A discovery eval is not a deliverable. It is the instrument we use to decide whether the build should happen at all. Twice in the last eighteen months it told us not to build, and we refunded the discovery fee on the spot. This is what those weeks looked like.
The shape of the engagement before we wrote the eval
A team comes in with a real problem and a real budget. The most common version is some form of "RAG over our internal docs so support / sales / ops stops asking the same questions." Approved budget. Executive sponsor. A vendor demo already in the room.
We do not start writing prompts. We start writing the eval.

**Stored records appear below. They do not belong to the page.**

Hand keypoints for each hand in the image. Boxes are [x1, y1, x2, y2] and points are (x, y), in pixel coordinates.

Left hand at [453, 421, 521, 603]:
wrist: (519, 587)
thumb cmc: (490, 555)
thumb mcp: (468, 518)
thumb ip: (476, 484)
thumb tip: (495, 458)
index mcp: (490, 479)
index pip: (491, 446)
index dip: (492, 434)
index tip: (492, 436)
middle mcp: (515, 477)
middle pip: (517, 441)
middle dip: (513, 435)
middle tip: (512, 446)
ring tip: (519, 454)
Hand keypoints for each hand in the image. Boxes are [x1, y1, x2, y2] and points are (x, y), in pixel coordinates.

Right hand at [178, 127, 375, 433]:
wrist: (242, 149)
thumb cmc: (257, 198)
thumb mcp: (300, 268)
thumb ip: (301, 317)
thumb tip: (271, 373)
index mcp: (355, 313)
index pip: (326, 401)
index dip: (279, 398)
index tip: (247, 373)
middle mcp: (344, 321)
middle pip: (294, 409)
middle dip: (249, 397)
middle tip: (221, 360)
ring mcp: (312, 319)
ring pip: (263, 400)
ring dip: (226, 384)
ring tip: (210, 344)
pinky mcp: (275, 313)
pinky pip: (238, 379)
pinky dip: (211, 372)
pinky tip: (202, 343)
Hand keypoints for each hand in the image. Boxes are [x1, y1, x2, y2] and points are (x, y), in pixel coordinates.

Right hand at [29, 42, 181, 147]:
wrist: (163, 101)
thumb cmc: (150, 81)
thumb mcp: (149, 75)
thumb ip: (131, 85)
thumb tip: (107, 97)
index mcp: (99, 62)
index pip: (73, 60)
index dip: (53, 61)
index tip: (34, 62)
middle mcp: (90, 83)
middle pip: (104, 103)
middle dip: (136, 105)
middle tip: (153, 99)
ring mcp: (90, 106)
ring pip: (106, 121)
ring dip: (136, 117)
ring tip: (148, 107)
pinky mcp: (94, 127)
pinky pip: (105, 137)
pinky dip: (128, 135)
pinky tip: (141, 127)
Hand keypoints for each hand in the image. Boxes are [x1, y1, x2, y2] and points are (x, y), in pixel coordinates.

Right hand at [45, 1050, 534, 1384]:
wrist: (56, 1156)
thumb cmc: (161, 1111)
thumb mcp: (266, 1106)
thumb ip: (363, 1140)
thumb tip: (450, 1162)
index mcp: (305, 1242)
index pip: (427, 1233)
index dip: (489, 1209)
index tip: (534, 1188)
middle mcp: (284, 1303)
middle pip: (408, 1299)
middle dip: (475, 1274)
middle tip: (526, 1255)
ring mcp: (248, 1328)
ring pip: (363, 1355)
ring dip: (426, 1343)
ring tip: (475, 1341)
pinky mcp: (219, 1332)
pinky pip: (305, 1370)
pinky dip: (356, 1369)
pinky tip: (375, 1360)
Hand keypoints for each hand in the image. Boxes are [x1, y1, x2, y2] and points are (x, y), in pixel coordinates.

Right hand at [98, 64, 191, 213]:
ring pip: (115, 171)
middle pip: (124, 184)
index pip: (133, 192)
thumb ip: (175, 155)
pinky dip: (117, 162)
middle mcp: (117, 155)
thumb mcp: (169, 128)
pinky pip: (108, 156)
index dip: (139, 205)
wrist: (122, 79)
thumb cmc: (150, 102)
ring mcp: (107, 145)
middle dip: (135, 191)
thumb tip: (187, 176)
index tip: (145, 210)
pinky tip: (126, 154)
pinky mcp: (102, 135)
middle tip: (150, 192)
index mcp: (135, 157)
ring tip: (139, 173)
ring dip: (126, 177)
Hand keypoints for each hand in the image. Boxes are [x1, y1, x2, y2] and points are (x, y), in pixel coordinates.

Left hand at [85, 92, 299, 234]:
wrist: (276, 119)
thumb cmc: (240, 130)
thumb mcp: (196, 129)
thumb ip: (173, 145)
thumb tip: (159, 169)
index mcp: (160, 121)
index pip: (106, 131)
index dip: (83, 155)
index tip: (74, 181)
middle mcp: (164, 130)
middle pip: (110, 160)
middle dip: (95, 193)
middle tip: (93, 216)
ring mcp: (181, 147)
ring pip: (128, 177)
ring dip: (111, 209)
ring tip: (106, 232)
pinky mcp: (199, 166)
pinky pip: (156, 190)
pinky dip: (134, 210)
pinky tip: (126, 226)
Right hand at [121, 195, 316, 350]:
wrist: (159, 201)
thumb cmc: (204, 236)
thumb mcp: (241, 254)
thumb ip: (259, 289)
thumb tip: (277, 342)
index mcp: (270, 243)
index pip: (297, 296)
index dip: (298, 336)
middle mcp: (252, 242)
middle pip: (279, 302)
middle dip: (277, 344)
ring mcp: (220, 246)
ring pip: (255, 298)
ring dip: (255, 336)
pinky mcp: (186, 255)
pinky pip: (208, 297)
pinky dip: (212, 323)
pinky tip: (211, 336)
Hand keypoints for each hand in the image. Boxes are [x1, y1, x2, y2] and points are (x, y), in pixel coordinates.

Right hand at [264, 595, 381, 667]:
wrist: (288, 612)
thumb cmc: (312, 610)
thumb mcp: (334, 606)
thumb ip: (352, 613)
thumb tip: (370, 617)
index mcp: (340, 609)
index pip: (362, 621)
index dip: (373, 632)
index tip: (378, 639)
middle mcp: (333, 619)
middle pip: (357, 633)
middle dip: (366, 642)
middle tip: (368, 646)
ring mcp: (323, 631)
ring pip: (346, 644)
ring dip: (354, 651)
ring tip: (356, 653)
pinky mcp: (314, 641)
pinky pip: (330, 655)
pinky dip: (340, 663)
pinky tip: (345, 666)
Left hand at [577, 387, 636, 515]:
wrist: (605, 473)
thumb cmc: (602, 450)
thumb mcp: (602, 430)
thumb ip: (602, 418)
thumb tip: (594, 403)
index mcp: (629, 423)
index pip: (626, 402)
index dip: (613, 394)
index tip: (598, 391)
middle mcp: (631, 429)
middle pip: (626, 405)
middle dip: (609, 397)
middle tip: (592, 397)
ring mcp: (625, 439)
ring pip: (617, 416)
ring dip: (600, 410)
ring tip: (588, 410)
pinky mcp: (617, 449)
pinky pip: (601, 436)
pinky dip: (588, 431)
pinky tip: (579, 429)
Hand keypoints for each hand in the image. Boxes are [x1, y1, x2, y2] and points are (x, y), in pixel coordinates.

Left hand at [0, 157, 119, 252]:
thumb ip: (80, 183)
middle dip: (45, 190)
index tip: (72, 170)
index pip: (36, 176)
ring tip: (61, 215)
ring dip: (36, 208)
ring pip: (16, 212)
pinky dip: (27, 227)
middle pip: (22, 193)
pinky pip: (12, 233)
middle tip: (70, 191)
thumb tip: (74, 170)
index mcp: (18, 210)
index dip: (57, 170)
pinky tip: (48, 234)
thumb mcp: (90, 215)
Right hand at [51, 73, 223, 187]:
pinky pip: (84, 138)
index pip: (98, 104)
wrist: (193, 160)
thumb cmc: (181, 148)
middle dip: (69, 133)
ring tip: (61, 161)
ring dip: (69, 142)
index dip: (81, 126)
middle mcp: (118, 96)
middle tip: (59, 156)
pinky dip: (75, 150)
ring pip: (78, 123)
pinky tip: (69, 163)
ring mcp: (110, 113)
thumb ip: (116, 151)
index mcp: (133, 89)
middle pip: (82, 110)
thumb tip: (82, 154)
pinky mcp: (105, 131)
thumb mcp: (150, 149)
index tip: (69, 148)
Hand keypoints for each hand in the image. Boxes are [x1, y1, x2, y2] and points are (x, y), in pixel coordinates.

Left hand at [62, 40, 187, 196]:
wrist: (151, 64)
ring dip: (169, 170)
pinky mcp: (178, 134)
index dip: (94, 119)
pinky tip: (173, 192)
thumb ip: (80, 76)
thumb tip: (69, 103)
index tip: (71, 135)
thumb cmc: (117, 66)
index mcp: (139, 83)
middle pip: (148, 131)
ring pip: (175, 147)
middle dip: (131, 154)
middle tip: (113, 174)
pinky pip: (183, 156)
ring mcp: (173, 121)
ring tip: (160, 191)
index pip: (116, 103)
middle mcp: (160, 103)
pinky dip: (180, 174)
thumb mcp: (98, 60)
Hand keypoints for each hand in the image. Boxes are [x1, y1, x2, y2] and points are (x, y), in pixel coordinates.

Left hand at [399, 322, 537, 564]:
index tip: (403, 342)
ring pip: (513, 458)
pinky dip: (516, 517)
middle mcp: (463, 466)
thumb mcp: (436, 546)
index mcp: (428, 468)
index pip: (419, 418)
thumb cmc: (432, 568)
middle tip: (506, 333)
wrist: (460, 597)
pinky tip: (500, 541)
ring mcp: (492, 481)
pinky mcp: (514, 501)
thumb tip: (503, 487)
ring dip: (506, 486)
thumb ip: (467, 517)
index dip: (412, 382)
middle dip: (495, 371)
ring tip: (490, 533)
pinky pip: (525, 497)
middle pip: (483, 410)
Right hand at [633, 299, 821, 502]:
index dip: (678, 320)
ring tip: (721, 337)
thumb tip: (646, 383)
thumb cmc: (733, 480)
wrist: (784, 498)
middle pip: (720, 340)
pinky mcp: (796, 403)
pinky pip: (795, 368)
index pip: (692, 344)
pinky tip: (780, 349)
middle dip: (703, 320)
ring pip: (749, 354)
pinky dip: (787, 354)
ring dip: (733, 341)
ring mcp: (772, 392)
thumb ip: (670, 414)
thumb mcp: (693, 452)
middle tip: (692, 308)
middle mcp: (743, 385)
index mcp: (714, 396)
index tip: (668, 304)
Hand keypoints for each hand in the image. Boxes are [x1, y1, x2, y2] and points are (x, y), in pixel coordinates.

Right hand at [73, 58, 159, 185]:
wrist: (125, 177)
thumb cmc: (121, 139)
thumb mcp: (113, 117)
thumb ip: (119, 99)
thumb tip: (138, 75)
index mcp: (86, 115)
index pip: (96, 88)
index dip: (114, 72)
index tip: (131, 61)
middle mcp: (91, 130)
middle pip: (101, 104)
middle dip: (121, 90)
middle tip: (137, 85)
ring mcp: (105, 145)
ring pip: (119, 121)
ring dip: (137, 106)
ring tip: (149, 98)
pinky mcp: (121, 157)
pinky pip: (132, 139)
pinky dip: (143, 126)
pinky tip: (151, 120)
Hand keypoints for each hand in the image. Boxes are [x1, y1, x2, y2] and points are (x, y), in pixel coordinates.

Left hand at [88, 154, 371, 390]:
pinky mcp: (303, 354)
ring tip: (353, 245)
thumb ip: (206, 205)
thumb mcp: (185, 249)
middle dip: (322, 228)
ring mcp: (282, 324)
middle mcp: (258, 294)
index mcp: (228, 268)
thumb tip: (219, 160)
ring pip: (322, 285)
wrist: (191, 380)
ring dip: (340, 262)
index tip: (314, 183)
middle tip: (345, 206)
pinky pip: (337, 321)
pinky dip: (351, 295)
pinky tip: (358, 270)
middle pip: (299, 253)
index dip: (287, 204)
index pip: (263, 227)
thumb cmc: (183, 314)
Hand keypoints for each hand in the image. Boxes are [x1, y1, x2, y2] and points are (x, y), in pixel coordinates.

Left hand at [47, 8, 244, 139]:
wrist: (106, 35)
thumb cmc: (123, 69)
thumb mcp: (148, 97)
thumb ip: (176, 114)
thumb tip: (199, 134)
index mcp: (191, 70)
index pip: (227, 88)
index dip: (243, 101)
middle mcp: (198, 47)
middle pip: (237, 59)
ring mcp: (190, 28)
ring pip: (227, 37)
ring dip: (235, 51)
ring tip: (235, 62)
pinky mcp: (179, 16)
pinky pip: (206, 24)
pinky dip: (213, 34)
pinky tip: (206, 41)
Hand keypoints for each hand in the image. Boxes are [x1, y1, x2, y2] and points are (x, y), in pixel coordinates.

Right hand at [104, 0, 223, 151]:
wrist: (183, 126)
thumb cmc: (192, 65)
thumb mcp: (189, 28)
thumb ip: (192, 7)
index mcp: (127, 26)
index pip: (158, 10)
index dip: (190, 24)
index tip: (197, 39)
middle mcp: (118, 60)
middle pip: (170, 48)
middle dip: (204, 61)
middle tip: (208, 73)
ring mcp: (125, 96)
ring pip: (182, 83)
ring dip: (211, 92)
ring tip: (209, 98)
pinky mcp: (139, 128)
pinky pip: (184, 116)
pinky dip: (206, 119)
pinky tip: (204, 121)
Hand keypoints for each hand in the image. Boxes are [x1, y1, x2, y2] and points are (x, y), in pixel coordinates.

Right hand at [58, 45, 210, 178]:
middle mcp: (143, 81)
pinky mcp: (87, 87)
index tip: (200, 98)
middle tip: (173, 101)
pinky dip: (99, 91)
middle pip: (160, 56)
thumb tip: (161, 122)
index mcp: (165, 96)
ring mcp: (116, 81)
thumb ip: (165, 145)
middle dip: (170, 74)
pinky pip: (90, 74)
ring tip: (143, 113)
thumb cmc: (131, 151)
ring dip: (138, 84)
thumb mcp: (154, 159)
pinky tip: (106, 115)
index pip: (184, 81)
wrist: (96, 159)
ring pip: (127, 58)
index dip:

Days 1–9: questions, not prompts
We sit with the people who are actually going to use the system. Not the executive sponsor — the agents, the analysts, the operators. We ask each of them to write thirty to fifty questions they would expect the system to answer correctly. We collect their honest answers, including the ones that contain numbers, dates, or judgment calls.
That set is the eval. Real inputs. Expected outputs. Refusal cases ("the system should say it does not know"). The cases where the right answer is "escalate to a human."
By day nine we score whatever already exists — the vendor demo, the in-house prototype, a baseline LLM call. We score it against the eval the users wrote.
When the math kills the build
In the two cases we walked away, the score was not close. The strict pass rate was somewhere in the high twenties. The lenient pass rate was somewhere in the forties.
Pass rate alone is not the kill signal. The kill signal is the unit economics implied by the pass rate. If the bot is wrong on three out of four answers and a wrong answer creates a downstream escalation, the bot is generating tickets, not deflecting them. The build does not need to be cheaper. The build needs to not happen.
We bring the eval, the failure modes, and the implied unit economics to the steering meeting. We recommend not building. We refund the discovery fee.
What the eval actually decides
The eval is not a quality gate. It is the decision-making instrument for whether the next ninety days of engineering exist. Most teams discover this only after they have spent the build budget. The factory rule is that we discover it in the first two weeks, on our risk, not yours.
When the eval is clean, the build is straightforward — green eval merges, red eval does not, the operating system runs itself. When the eval cannot be written, no amount of prompt engineering will make the system honest. That is the project we will not take.